I got an email from a friend yesterday, inviting me to her "self-declaration" wedding on Sunday. (This is apparently quite legal in Pennsylvania, and the way the Quakers do it, with no judge / minister / other authority figure involved). As of yesterday afternoon, she still had nothing to wear. She loved the idea of a gown but since they're doing something relatively informal and at home, she couldn't justify it.
I, however, could. This is the bride-to-be in my great-aunt Violet's wedding dress, circa 1932. I turned myself inside out as a teenager to get her to promise to leave me that dress, and she eventually did. However, my teenage self was not thinking that I would actually fill out a bit between age 14 and whenever I might have an opportunity to wear it.
Hell, if we're being realistic, it didn't really fit me at 14, and now I'd need a month on a desert island, rib removal and possibly a stint on the Biggest Loser to get into it. And this is not me saying I'm overweight, this is simply reality; the dress is made for someone much more slender - and much less bodacious - than I am.
Though my great-aunt (who was much more bodacious than me) did get into it, but she said she was bound within an inch of her life and couldn't take a full breath until she got the dress off many hours later. Which perhaps explains the pained expression on her face, though if we're being truthful, that was her natural expression. Sourpuss or not, they were married for 50 years, so the dress has some luck built in.
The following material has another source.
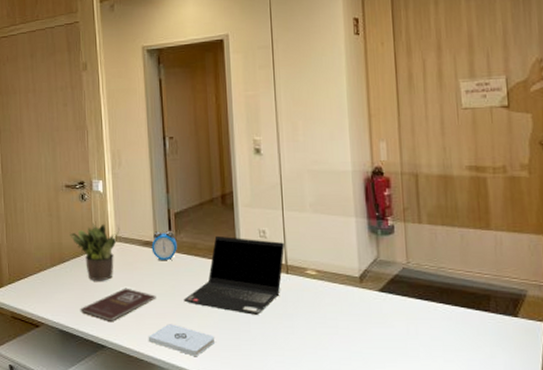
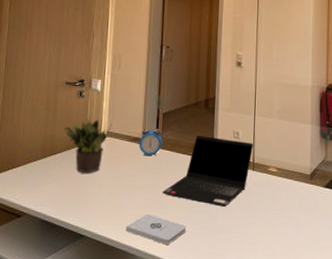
book: present [80,288,156,321] -> none [64,180,138,212]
And considering it's been packed in tissue in a cardboard box (not the nice preserving kind of box and tissue, just whatever was around at the time) the dress was in immaculate condition, other than horribly wrinkled. The lace over-jacket not so much - there was a little splitting around the fronts of the armholes, but nothing that couldn't be repaired once I saw that it fit her.
The dress itself is ivory satin, bias cut, with snaps up the left side. It's close-fitting, even on her, and she's about 2 sizes smaller than me. The over-jacket is lace, with long sleeves (I love the sleeve puffs), and diamond-shaped insets of the satin all the way down the back and making up most of the train. The train, by the way, has a ribbon underneath so you can hold up your train while waltzing. Too fabulous.
The dress wasn't pressed yet when the photos were taken because at that point she hadn't completely made up her mind, but before she went home last night we ironed it and I did the repairs to the lace. Knowing her wardrobe fairly well from doing theater costuming with her, I know she has a pair of ivory vintage ankle-strap shoes that will be beautiful with this.
It hurt like hell seeing that dress walk out of the house, but I'm happy, for her and for the dress. Dresses need to be worn and loved. My closet is not a museum.
And for what it's worth, the bedroom furniture in the photos came from the same aunt, and was purchased the same year as the wedding. So I have my vintage 1932 heirloom, well-loved and used every day.
I wish I'd taken a picture of her when she tried on the veil. It has a beaded headpiece which is still intact, but the netting, which had little tiny ivory bows sewn all over it, was shredded and hanging in strips. It looked fantastic on her, very Miss Havisham.
Then again, that's probably not the effect you want on your wedding day.